Survivors remain unassuaged. They say that the interim scheme is chaotic, and has no structure, independence, or terms of reference. The resignation of the C of E’s Director of Safeguarding after just 18 months in the job this month confirmed them in that view. They complain that the system of Core Groups for the management of safeguarding complaints is flawed, because they exclude survivors of abuse and are held in secret. Other victims describe IICSA’s recommendations to the C of E as “weak and non-specific”. Foot-dragging over the Smyth and Fletcher reviews, they believe, suggests that the culture of denial persists in some church quarters.
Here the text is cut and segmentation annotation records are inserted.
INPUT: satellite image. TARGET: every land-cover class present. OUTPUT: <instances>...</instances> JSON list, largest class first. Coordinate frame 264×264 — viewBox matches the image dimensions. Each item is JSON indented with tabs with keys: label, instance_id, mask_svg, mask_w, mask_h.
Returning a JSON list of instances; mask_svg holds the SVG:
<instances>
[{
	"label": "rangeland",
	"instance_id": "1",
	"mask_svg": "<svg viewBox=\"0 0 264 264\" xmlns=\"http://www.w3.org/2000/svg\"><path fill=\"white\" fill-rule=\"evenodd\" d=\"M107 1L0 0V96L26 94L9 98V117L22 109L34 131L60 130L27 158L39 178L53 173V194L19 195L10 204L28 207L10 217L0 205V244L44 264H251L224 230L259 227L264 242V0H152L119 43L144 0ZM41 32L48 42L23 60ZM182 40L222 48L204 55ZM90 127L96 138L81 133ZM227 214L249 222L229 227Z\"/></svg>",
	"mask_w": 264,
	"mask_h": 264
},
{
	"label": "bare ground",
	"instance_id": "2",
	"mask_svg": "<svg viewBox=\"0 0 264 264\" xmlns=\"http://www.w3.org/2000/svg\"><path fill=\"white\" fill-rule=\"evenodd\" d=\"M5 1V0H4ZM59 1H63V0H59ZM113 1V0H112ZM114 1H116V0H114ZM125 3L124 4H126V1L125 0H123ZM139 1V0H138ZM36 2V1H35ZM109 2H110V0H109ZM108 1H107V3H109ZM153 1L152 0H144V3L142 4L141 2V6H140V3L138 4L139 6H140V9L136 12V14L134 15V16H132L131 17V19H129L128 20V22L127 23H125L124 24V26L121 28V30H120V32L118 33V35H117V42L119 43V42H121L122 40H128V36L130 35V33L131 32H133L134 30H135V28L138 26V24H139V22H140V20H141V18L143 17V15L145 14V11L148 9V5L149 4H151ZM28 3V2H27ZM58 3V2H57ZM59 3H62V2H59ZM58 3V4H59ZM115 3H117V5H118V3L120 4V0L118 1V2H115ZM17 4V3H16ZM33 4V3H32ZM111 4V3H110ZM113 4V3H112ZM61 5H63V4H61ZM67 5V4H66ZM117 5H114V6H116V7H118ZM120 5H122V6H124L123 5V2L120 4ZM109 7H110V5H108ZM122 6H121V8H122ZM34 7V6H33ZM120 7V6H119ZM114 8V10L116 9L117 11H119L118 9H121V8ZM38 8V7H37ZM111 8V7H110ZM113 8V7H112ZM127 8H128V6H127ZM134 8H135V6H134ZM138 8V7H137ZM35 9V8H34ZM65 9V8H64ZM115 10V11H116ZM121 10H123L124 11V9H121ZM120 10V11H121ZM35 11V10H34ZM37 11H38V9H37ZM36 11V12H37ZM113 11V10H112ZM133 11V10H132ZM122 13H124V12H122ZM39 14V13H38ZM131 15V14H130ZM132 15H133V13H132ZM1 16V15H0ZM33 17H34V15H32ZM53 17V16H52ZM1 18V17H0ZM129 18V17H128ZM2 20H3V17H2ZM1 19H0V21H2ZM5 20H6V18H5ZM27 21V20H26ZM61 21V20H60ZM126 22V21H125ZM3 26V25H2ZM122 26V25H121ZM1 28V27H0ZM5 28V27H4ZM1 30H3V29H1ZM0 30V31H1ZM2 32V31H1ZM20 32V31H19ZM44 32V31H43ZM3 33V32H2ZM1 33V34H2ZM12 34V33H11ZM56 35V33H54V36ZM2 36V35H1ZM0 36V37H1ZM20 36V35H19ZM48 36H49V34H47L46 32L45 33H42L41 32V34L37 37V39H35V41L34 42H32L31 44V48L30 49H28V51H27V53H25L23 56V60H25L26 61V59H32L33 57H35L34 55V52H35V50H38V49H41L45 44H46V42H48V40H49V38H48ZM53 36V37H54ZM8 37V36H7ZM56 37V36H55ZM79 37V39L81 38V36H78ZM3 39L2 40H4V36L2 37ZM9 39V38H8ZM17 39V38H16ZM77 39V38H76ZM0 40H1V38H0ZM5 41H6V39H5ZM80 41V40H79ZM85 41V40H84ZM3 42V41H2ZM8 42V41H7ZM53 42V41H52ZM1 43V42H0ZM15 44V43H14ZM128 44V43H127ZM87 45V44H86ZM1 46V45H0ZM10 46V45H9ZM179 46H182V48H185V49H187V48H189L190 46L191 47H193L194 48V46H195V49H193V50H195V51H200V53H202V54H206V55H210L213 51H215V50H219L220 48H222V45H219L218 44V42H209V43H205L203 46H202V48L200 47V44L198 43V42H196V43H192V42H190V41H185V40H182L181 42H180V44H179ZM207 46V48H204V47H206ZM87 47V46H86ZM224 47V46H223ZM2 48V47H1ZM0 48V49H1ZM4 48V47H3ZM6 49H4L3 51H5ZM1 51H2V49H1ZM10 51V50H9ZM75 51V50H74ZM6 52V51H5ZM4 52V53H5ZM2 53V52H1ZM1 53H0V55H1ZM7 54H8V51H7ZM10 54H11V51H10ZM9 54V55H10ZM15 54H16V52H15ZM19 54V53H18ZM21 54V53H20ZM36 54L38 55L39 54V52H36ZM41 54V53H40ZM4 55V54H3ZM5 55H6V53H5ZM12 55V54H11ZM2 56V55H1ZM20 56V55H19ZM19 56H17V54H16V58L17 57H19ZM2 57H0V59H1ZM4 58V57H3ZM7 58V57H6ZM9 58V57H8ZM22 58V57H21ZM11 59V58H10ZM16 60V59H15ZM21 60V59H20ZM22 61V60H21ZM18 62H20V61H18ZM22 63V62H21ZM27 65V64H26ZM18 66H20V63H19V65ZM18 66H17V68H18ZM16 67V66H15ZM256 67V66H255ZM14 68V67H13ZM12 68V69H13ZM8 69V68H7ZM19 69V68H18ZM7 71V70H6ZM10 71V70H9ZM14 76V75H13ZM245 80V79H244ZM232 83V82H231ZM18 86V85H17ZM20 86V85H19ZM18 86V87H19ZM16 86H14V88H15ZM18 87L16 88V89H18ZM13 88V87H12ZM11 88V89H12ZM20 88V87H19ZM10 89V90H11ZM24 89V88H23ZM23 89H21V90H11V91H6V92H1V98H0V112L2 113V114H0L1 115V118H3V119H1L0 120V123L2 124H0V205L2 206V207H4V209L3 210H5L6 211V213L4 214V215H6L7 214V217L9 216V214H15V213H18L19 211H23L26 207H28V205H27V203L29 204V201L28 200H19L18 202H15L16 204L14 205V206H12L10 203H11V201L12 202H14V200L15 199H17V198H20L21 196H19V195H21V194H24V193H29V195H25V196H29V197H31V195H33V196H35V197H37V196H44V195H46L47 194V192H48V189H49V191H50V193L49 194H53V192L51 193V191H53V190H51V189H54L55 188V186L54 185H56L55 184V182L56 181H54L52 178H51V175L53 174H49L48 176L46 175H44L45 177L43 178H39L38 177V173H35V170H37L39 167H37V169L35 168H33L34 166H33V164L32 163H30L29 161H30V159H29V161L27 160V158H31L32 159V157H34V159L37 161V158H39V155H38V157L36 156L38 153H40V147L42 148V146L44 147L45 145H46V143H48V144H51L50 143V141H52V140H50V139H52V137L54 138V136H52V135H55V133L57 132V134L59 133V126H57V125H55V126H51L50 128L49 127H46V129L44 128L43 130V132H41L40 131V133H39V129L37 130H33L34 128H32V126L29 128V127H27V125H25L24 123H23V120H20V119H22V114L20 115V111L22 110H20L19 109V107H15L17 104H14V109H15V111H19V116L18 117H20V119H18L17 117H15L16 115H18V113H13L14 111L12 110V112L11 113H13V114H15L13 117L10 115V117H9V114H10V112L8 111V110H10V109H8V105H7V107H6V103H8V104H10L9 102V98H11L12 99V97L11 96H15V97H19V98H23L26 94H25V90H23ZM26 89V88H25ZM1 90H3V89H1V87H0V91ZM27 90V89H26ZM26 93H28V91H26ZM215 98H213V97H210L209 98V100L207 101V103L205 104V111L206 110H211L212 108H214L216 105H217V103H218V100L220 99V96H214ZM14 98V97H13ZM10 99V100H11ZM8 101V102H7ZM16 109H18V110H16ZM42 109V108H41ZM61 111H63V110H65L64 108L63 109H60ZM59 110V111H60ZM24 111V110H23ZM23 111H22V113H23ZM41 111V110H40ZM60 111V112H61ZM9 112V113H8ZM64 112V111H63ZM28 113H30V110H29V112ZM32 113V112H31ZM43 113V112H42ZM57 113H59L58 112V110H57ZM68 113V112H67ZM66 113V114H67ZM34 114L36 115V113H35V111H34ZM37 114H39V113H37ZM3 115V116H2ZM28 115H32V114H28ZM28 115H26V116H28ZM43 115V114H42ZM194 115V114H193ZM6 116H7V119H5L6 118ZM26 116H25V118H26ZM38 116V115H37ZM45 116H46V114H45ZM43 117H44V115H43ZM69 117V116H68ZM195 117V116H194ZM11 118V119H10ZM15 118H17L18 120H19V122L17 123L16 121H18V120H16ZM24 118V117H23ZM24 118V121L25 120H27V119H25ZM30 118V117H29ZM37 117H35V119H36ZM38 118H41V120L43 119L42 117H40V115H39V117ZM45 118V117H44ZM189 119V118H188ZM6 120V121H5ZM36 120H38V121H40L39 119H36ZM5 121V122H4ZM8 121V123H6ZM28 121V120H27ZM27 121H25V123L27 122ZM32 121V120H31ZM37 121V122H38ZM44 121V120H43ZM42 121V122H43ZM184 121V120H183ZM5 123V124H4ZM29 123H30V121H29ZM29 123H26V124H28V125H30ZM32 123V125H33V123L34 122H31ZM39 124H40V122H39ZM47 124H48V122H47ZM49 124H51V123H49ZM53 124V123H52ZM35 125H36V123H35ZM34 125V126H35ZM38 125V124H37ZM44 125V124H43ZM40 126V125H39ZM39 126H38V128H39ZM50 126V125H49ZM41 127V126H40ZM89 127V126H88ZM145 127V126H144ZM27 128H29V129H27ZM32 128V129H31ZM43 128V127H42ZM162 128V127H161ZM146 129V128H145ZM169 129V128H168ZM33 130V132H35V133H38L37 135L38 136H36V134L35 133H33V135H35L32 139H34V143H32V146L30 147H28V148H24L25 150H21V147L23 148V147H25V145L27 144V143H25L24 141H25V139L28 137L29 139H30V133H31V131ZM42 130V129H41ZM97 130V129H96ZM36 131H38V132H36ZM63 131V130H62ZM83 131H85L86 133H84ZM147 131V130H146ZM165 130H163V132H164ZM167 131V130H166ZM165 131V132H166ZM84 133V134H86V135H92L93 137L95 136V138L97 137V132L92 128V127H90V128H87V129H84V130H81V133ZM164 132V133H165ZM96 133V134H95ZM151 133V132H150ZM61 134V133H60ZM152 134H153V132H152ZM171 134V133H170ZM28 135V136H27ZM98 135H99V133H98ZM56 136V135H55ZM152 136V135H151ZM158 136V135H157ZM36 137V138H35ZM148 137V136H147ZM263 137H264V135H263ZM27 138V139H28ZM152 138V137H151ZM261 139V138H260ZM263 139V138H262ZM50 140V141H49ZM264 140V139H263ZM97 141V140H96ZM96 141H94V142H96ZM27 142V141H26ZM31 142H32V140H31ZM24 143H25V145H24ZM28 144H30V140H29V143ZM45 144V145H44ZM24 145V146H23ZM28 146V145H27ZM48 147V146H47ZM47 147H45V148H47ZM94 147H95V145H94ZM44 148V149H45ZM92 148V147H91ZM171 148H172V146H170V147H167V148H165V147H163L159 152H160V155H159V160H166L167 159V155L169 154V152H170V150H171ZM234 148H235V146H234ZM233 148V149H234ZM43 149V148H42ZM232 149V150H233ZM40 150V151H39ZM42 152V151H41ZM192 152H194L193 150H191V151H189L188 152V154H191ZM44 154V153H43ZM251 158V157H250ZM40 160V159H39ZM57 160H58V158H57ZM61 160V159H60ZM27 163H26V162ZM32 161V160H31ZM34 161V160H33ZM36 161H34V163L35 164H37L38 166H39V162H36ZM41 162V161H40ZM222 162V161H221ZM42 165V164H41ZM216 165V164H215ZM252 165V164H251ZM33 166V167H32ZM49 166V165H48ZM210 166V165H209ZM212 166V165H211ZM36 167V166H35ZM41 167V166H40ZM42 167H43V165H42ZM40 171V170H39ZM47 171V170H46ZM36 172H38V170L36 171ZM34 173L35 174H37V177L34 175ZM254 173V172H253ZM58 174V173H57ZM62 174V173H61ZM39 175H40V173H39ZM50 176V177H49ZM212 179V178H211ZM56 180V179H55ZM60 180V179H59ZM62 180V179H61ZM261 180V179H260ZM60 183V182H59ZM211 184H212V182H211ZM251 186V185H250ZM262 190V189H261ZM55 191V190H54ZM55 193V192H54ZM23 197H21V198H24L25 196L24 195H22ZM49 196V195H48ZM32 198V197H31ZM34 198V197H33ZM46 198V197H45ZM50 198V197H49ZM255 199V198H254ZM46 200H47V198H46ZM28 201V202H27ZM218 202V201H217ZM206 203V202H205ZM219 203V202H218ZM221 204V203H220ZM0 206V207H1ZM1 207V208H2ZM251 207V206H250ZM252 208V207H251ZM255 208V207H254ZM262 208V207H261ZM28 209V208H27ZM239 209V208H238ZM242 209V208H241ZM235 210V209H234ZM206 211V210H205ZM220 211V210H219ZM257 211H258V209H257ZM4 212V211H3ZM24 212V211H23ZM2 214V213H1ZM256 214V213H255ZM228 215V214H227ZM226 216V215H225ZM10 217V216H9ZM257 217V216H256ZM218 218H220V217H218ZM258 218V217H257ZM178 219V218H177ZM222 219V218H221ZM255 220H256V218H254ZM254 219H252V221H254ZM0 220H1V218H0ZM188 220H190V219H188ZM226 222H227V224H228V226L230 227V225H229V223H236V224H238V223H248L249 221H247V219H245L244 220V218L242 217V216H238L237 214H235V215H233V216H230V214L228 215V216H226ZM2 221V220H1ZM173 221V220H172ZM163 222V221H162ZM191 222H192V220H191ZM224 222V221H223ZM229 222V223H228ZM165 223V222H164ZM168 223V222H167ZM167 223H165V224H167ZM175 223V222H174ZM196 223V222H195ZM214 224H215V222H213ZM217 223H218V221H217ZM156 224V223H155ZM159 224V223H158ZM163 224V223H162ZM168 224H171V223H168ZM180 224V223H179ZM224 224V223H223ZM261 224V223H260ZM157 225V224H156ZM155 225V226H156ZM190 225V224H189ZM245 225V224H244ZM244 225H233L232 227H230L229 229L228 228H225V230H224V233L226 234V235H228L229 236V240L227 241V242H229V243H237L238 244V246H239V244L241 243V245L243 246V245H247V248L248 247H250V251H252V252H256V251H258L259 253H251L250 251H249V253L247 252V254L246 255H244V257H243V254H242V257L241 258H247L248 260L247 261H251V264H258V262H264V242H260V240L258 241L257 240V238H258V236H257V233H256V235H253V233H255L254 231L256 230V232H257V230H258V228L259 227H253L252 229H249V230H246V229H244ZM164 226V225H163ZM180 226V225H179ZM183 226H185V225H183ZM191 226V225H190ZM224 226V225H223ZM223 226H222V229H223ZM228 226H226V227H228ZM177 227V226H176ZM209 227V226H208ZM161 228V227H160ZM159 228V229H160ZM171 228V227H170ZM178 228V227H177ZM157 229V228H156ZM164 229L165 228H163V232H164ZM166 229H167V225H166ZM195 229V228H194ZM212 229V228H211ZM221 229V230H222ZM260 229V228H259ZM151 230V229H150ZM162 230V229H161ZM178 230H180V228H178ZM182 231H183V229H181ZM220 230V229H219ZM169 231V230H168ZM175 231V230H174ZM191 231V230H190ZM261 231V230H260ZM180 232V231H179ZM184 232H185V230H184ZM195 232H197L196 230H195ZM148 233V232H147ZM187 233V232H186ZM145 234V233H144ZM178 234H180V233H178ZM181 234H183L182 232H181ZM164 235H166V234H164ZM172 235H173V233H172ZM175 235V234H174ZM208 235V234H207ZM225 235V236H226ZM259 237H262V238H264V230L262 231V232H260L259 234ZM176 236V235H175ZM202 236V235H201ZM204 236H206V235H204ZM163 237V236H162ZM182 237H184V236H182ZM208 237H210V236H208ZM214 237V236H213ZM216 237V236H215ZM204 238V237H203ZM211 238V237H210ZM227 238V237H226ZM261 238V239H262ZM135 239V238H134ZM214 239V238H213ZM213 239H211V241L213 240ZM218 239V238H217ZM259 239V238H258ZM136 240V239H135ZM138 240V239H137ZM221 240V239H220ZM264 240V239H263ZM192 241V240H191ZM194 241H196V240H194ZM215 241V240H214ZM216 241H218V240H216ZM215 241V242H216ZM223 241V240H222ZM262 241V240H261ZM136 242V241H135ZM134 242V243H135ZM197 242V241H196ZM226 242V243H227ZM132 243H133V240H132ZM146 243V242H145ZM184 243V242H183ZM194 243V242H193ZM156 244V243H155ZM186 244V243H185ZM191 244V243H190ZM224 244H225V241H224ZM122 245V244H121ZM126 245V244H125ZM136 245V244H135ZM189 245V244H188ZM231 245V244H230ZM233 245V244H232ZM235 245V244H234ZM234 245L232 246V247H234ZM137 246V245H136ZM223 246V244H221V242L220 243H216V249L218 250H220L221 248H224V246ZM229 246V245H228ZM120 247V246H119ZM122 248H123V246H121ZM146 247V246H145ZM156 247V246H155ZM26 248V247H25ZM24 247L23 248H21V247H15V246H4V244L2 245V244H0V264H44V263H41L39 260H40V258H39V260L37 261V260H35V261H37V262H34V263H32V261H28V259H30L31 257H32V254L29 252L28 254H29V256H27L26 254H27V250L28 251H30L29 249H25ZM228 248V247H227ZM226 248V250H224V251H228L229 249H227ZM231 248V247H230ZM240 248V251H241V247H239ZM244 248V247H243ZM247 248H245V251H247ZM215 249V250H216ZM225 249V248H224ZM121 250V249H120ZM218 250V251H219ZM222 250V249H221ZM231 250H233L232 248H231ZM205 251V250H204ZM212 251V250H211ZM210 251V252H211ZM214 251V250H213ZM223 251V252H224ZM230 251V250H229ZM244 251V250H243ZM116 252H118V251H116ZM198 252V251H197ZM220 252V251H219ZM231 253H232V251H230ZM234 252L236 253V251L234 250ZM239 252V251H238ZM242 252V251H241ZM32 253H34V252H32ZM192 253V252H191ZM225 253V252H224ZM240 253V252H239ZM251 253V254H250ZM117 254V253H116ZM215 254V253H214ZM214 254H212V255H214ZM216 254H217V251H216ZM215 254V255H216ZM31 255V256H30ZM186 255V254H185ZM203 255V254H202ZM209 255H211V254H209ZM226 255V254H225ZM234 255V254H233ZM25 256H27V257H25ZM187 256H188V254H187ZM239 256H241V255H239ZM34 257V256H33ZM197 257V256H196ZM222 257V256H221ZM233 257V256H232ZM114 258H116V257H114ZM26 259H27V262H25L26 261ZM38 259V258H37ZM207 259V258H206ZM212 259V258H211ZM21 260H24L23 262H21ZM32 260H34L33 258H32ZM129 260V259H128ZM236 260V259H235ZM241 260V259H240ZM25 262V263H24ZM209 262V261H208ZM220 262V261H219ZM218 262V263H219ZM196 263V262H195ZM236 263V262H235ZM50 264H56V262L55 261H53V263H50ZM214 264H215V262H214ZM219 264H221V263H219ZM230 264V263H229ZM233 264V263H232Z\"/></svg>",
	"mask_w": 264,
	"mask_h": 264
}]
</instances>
Survivors are even more scathing about the Roman Catholic Church. Recently, one of the Pope’s advisers, Fr Hans Zollner, the president of Rome’s Centre for Child Protection, wrote to a group of survivors to say that “without voices like yours . . . we will never be able to . . . bring about real change.” Eighteen of the English bishops wrote lengthy letters, too; but then one of them declared that Cardinal Nichols had his full support. The survivors were staggered, and one announced that she is to sue the Cardinal for personal injury.
The shadow of abuse falls still across both Churches. Some feel that the Anglicans are making more progress. But, in wider society, a corrosive stain remains upon the reputation of the Church.